Americans Unaware of Women’s Top Cancer Killer

Americans Unaware of Women’s Top Cancer Killer

Press Release
Oct 30, 2018


WASHINGTON, DC —  Do you know the number one cancer killer of women? In the recent “Know Cancer Survey,” 94 percent of 2,026 respondents answered that question incorrectly.  

Results of the national survey will be released during the Lung Cancer Awareness Month Kickoff & Panel Discussions at Noon, Thursday, November 1, 2018, in the Holeman Lounge, National Press Club, 529 14th St. NW, Washington, DC. Two panels of renowned lung cancer experts, advocates and survivors will discuss recent breakthroughs in lung cancer screening and the progress and hope gained through scientific breakthroughs, research funding and advocacy activities. The survey highlights Americans’ lack of awareness about lung cancer, the number one cancer killer of both men and women.

“We surveyed 2,000 adults to gauge their knowledge about lung cancer,” says Dusty Donaldson, of the Lung Cancer Action Network. “We expected to see a lack of public awareness about lung cancer; however, the level of public ignorance about this disease is simply stunning.” 

Lung cancer kills nearly twice as many women as breast cancer and nearly three times as many men as prostate cancer. In fact, lung cancer claims more lives than the next three cancers combined (colon, breast and pancreatic). For too long, those with lung cancer have not been aware of screening and have been shunned by the stigma of lung cancer.

At the kickoff event, panelists will cover scientific progress in lung cancer, legislative initiatives, changing the face of lung cancer, changing hearts and minds about lung cancer, radon legislation, research advances and hope for lung cancer patients. Moderated by Donaldson, panelists include the following:

  • Paul Billings, American Lung Association
  • Andrew Ciupek, PhD., Lung Cancer Alliance
  • Chris Draft, Chris Draft Family Foundation
  • Hildy Grossman, PhD., Upstage Lung Cancer
  • Kyle Hoylman, Cancer Survivors Against Radon
  • Lauren Humphries, LUNGevity
  • Montessa Lee, Educator and Author
  • Kimberly Lester, Lung Cancer Action Network
  • Gloria Linnertz, Citizens for Radioactive Radon Reduction
  • Kristin Richeimer, International Association for the Study of Lung Cancer
  • Robert Smith, PhD., American Cancer Society, National Lung Cancer Roundtable
  • Jamie Studts, PhD., University of Kentucky College of Medicine

Together, research and advocacy are helping to advance early detection, increase survivorship and improve patients’ quality of life. Treatment breakthroughs are giving meaningful hope to hundreds of thousands of people facing this disease.

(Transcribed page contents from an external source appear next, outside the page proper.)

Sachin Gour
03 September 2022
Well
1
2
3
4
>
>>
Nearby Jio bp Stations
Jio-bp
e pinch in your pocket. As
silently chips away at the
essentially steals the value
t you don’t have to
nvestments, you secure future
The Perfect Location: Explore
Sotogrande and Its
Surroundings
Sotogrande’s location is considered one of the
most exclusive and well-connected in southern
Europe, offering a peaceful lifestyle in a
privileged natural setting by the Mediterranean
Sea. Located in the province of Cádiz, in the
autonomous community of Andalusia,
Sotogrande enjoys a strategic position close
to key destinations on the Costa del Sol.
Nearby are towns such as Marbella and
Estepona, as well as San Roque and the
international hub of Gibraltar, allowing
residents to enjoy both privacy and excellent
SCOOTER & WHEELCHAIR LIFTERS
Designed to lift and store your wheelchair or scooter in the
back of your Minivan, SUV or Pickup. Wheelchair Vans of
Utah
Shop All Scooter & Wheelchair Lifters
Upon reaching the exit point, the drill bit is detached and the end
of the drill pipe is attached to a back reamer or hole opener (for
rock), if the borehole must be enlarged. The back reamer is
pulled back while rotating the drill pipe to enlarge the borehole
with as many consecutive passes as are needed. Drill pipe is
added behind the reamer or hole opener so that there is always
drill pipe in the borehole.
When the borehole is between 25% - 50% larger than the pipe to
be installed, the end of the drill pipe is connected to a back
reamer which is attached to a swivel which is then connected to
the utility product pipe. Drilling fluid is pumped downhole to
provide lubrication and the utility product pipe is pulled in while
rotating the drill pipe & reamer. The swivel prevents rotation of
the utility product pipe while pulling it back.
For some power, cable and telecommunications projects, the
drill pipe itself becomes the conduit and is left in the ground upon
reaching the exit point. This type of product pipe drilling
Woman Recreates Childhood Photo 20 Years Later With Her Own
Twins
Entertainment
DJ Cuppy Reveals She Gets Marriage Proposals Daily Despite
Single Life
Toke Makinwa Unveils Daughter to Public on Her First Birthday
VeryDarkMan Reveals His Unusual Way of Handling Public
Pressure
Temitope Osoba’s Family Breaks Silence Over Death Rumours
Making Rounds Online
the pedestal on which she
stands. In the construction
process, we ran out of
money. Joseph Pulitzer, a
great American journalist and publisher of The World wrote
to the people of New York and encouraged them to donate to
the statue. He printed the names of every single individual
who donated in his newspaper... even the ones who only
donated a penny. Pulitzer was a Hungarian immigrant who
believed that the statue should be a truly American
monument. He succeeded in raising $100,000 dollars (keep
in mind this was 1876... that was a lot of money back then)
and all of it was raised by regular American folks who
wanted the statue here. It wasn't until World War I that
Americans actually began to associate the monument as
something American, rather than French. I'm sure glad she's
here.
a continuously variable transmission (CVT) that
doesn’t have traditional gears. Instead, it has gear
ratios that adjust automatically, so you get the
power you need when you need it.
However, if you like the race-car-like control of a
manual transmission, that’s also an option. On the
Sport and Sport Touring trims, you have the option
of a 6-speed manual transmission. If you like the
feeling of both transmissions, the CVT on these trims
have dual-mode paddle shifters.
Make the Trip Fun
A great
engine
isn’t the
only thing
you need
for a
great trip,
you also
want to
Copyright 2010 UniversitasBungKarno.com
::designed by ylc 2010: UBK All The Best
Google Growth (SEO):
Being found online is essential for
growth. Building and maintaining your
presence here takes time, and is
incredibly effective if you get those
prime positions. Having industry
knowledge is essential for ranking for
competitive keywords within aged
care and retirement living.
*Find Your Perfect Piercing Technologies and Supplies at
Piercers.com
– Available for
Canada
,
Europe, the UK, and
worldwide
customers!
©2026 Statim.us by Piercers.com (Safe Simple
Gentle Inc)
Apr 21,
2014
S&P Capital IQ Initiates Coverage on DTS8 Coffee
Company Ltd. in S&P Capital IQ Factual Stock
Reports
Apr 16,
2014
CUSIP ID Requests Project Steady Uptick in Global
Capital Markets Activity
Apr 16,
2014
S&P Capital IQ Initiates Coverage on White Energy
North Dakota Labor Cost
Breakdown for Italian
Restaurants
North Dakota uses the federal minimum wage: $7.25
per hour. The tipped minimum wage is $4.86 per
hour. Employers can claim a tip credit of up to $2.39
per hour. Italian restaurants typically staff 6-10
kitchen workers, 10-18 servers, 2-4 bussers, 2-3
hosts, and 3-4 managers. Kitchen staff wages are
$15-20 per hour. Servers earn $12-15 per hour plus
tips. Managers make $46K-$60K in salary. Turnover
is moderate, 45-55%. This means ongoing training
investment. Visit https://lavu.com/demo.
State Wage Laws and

In addition to launching Lung Cancer Awareness Month, the purpose of the press conference is to inform the public that anyone can get lung cancer, share recent promising scientific advancements, underscore hope and diminish the stigma of lung cancer. For more information about the collaborative Lung Cancer Awareness Month campaign, visit

Lung cancer patients, survivors and advocates also will share their personal stories. Nonprofit advocacy organizations will highlight advocacy and research activities, underscoring the significance of this extraordinary collaborative campaign.

Lung Cancer Facts[1]

  • Lung cancer is the leading cancer killer in both men and women in the U.S.
  • Approximately 154,000 Americans are expected to die from lung cancer in 2018.
  • Every day, 422 Americans die from lung cancer.
  • 27 people are diagnosed with lung cancer each hour.
  • Over the past 39 years, the rate of new lung cancer cases has fallen 32 percent among men while increasing 94 percent among women.
  • Radon causes about 21,000 lung cancer deaths each year, making it the second leading cause of lung cancer death.[2]
  • Lung cancer has the lowest 5-year survival rate of the other most common cancers: only 18 percent, compared to prostate at 99 percent, breast at 90 percent and colorectal at 65 percent.
    • When detected early, the five-year survival rate for lung cancer is 55 percent.
    • Early detection, by low dose CT screening, can decrease lung cancer mortality between 14-61 percent in high-risk populations.[3]